Open Adoption, Open Heart
We feel like it is our job to load up our kids’ tool box – to do our best to make sure they have the tools they will need for the future. My wife and I went through a lot of crazy things, legal and emotional, while we were going through our adoptions. A lot of things we did for our own benefit and a lot of things were done for the benefit of the birth parents. Everything we did was for the benefit of our children. If we didn’t think it would benefit them, we wouldn’t have done it.
My children are still pretty young. Open Adoption, Open Heart is the story of our first adoption (the story of our second adoption will be out in a few months). It tells about our journey while developing the relationships of an open adoption, starting with our infertility struggles up through one year after our adoption took place. It was important for me to wait a year to write the book because the birth and placement of the child into our home is just a piece of the story- a piece in the middle, not the end.
Open adoption is a broad term that means there is still contact between the biological parents and the adoptive family. In some cases, like with ours, there is a lot of contact. We talk to our son’s birth mom a few times a week and share photos constantly. With our daughter’s birth mom, she has asked for a little more space than that, so we talk to her once every few weeks, and send pictures when she requests them. Contact with our daughter’s birth dad is about the same.
Right now is the time we’re paving the roads. One of our kids is 2 ½ and the other is just 17 months behind. They’re still too young to really comprehend what’s going on. When their birth parents come to visit, I can see that they know of the intense love shown to them- more than just our friends show them, but I don’t think they grasp the difference between that love and the love of, say,their aunts and uncles. We’re working on that, though. We have pictures of their birth parents on their bedroom walls. We take time to explain it to them.
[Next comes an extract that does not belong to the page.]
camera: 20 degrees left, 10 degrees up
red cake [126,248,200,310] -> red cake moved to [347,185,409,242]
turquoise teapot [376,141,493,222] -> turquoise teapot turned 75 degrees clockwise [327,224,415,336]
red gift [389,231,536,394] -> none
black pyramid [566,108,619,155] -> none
They don’t understand yet, but someday it will make sense.
We’re paving those roads, flattening out the bumps the best we can. Someday the time will come when we hand the keys over to the kids. Someday it will be for them to decide what that relationship will be. If they want less contact than what we’ve established, we will be ready to accept that. If they want more contact that what we’ve established, we’ll be ready for that too. The pathway between their biological family and their adopted family will be paved the best we can for when that time comes.
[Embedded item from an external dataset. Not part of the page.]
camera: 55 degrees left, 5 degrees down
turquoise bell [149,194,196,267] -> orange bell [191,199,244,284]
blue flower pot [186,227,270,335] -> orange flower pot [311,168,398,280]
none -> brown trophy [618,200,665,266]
We love their biological families dearly. We love them for whom they are and they love us. Our children will no doubt see that love and our hope is that they’ll respond in kind. Their history is not one of abandonment, but is of love. They’ll have access firsthand to seeing that’s true. Hooray for birth parents. Hooray for open adoption.
Open Adoption, Open Heart
The world of adoption has changed dramatically over the past twenty years. No longer do biological parents have to say goodbye to their child forever. They now have more options when deciding the type of adoption to pursue, such as open adoption. Open adoption creates the opportunity for a special relationship between biological parents, the adoptive parents, and the child. Open Adoption, Open Heart is an inspiring and true story, which takes the reader deeper into the feelings and emotions experienced by adoptive parents. As you read this incredible story, you will experience the joys, difficulties, and amazing victories facing adoptive couples. Russell and his wife, Jammie, invite you to share in their inspiring and heartwarming journey.
From the Author: While my book's primary audience was thought to be those hoping to adopt, close to half of the books I've sold are simply people who want to read about our story and how adoption is different now than it used to be- and they have not adopted nor do they plan to adopt.
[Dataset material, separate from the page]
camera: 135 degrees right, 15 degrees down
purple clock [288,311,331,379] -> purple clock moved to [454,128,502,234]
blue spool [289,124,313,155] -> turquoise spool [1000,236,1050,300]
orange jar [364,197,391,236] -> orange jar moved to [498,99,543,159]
About the Author: Russell Elkins was born on Andrews Air Force Base near Washington, D.C., in the fall of 1977. Along with his five siblings, he and his military family moved around a lot, living in eight different houses by the time he left for college at age 17. Although his family movedaway from Fallon, Nevada, just a few months after he moved out, he still considers that little oasis in the desert to be his childhood hometown. He and his family now live in the Boise, Idaho area.
Russell has always been a family man at heart, looking forward to the day when he could be a husband and a father. It took him a little while, but eventually his eyes locked onto a beautiful blonde, and he has never looked away. Russell and Jammie were married in 2004. Years of struggling with infertility left Russell and Jammie with a decision to make and their lives changed dramatically when they decided to adopt.
Russell and Jammie have adopted two beautiful children, Ira and Hazel, and have embraced their role as parents through open adoption. Both are actively engaged in the adoption community by communicating through social media, taking part in discussion panels, and writing songs about adoption. Russell also writes a weekly post for Adoption.com and contributes regularly to Adoption Voices Magazine.